I've been meaning to write this post for almost a month now, but delayed doing so because I was unsure of how to frame it. I was reminded this morning of an important event back home this weekend (see title). Before you read on, please realize I don't really have any pictures to accompany this blog, nor does it contain accounts of exciting travel or beautiful scenery. Check back Sunday night for that. This one's about God.
Several Sundays ago I was invited to an English-language service at a nearby church. Really it's probably somewhere around three miles from my apartment. I was excited by the prospect of being in church for the first time since leaving home, but also nervous at the prospect of trying to find this location on my own, and then following that endeavor (if successful) with the task of meeting and interacting with a sanctuary full of new people. I fully expected to be warmly welcomed. The church likely specializes in welcoming newcomers, as so many of the native English speakers here are foreign teachers. A great deal of these teachers are in and out of the country within a year, and though I don't have the numbers, I imagine a great majority are gone within two years of arriving.
Thus, my anxiety was not a result of fear of being unwelcome. It was just my usual reaction to new. (To this point, I was explaining the word "nervous" to one of my classes this week, and to get them to understand I said it's how you feel "when you have a test, or when you meet someone new".) Adding to the effect was the fact that I would likely need to hail a cab here for myself for the first time. The night before while perusing the directions to the church I had flirted with the idea of walking there, estimating I would need at least an hour to get there and allow time for what seemed like at least one inevitable wrong turn.

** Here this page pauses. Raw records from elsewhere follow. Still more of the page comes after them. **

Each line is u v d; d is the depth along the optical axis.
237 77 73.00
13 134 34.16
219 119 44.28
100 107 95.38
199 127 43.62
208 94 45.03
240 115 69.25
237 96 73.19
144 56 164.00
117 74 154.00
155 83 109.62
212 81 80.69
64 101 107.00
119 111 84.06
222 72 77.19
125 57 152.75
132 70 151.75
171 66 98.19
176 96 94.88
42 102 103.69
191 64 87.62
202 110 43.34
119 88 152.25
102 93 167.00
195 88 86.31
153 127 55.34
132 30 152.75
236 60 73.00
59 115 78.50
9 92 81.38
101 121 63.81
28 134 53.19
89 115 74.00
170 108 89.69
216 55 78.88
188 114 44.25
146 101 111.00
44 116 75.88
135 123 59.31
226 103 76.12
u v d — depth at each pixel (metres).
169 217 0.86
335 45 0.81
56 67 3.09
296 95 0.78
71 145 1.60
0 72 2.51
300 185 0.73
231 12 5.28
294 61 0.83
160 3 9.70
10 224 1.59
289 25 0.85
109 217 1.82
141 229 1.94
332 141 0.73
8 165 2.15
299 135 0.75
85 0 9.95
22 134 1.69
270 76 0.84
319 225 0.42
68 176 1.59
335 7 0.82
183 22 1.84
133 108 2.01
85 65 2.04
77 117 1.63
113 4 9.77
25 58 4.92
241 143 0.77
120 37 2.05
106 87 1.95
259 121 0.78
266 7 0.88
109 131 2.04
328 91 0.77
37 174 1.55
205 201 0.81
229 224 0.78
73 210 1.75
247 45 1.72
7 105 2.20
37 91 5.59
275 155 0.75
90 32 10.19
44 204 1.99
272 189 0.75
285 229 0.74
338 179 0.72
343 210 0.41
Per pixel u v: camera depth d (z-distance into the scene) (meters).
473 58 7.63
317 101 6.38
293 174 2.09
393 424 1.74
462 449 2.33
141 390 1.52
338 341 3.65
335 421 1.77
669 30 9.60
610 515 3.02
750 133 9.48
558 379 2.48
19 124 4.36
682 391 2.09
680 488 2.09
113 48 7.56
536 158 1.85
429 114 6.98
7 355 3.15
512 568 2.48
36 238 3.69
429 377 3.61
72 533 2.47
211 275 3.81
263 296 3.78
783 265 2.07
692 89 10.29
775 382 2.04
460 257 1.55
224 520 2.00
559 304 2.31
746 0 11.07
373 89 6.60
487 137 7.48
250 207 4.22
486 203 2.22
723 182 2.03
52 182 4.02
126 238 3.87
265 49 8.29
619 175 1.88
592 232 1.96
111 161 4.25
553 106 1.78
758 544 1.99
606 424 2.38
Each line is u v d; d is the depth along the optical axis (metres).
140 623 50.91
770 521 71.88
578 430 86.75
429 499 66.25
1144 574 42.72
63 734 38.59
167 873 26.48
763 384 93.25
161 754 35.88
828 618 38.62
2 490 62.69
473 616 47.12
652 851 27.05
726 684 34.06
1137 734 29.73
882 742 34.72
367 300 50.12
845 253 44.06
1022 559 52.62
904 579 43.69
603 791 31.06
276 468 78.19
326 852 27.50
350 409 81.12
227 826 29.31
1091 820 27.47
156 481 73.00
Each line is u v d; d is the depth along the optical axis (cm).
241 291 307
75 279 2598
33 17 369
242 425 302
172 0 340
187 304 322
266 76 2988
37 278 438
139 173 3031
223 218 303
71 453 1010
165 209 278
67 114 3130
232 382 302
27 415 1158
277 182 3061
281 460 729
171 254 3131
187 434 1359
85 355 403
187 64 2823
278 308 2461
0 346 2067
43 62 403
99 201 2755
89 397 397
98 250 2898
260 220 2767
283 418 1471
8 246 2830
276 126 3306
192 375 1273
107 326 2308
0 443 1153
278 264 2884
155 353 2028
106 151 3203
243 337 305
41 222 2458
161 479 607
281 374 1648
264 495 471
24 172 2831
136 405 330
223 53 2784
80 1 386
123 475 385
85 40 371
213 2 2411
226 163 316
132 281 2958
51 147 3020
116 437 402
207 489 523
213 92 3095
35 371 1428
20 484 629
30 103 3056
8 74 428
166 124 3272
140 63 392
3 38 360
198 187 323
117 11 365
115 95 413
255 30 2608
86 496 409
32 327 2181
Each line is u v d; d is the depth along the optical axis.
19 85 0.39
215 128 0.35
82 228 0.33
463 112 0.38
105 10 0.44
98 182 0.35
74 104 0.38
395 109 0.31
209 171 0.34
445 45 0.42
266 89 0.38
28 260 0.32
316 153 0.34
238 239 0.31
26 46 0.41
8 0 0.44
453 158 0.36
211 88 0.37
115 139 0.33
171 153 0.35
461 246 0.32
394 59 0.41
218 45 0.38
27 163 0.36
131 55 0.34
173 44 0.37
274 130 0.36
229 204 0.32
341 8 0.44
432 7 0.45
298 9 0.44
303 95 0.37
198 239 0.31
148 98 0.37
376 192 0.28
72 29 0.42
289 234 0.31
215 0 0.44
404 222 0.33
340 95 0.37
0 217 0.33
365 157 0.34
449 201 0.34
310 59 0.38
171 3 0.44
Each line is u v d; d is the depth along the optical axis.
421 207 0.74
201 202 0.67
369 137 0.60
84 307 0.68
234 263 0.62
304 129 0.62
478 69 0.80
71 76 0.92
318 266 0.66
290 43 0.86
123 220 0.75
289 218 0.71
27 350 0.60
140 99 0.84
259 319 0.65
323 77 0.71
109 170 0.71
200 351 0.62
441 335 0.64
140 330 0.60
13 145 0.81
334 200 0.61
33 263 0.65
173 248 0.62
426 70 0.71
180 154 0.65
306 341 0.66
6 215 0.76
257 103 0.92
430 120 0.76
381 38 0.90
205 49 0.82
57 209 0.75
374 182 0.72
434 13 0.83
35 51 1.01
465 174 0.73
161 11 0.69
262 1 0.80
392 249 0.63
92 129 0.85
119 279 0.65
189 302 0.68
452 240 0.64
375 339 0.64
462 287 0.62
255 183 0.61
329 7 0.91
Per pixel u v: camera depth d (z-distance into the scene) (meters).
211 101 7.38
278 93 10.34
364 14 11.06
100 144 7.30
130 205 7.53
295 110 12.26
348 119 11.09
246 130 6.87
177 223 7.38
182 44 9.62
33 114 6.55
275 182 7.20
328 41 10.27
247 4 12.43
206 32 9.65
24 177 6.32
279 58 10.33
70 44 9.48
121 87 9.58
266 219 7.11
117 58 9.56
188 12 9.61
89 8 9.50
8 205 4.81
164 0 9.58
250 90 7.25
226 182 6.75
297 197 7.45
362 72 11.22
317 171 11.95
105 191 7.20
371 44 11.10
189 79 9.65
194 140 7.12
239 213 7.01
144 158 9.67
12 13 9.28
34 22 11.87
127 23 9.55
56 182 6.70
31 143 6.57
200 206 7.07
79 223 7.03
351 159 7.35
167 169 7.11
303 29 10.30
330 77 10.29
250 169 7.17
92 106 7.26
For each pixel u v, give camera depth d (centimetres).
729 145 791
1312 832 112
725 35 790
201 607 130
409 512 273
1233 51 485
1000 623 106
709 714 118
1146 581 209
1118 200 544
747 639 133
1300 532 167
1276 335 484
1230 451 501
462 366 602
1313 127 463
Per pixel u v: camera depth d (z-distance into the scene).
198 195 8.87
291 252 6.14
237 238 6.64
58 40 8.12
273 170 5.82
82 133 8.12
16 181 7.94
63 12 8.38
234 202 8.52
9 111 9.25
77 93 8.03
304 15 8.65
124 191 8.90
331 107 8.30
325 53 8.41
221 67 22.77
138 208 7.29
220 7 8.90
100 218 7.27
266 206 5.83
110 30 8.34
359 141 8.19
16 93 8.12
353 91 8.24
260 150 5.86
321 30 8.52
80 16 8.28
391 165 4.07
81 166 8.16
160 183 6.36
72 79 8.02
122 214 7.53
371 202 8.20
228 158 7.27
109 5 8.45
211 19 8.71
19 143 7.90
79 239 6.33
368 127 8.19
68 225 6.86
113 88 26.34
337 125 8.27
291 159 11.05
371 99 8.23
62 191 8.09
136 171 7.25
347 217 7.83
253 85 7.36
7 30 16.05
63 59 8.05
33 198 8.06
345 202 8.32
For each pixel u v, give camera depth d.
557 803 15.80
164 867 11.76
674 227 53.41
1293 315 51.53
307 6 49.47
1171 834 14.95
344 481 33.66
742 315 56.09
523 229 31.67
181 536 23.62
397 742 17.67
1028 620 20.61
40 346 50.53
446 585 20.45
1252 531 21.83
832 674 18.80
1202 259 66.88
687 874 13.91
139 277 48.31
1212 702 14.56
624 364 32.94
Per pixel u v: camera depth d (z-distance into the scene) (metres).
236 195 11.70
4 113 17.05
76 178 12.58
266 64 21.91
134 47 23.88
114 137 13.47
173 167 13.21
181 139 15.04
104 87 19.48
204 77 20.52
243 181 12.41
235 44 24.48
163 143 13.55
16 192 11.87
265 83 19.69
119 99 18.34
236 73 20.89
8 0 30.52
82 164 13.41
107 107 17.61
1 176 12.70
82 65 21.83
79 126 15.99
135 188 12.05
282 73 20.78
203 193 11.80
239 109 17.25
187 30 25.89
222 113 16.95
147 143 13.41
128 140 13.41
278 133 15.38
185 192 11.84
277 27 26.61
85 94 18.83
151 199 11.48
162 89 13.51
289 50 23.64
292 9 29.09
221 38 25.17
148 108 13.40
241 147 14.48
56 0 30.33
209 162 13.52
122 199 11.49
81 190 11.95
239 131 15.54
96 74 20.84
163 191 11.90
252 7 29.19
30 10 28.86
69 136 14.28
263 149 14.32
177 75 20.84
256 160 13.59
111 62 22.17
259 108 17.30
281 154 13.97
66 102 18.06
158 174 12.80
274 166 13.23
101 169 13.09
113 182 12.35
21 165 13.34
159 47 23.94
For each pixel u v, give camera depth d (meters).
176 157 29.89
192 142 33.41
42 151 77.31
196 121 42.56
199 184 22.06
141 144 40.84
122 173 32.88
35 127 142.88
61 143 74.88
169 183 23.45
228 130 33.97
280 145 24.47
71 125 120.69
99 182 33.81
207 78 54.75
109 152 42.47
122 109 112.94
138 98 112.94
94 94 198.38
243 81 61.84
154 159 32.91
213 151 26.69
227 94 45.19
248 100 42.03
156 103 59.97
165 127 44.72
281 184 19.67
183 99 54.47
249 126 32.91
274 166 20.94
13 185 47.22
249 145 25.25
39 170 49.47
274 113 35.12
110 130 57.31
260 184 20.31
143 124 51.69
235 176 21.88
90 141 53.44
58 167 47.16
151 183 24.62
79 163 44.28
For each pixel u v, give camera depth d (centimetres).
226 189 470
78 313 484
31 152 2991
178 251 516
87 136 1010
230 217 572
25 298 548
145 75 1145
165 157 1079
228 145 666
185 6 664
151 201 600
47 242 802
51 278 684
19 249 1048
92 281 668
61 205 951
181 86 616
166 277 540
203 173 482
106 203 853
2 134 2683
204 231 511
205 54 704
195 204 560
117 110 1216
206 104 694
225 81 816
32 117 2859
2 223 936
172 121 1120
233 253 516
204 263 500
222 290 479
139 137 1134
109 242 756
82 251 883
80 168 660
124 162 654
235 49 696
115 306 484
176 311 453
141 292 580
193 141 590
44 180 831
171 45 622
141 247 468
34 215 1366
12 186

Unsurprisingly, when my eyes opened for the first time Sunday morning to see the clock I decided that extra hour of sleep would be worth the cab fare (which is very reasonable here) and the admittedly not-that-daunting challenge of getting into a cab and telling the driver where I want to go. When I did wake up and get dressed I copied down in my notebook the Korean directions to show the cab driver in case my pronunciation proved to be indecipherable, as it often has, and headed down the stairs. (Here I would like to thank my neighbor back home for teaching me how to read and write Hangul. Although I still know very little of the meaning of what I can read, it helps tremendously with pronunciation and having some idea of what I'm writing when I copy things down. The Romanization of Korean words and names can still be rather confusing. I think it might take me almost as much time to learn that system as it did to learn Hangul.)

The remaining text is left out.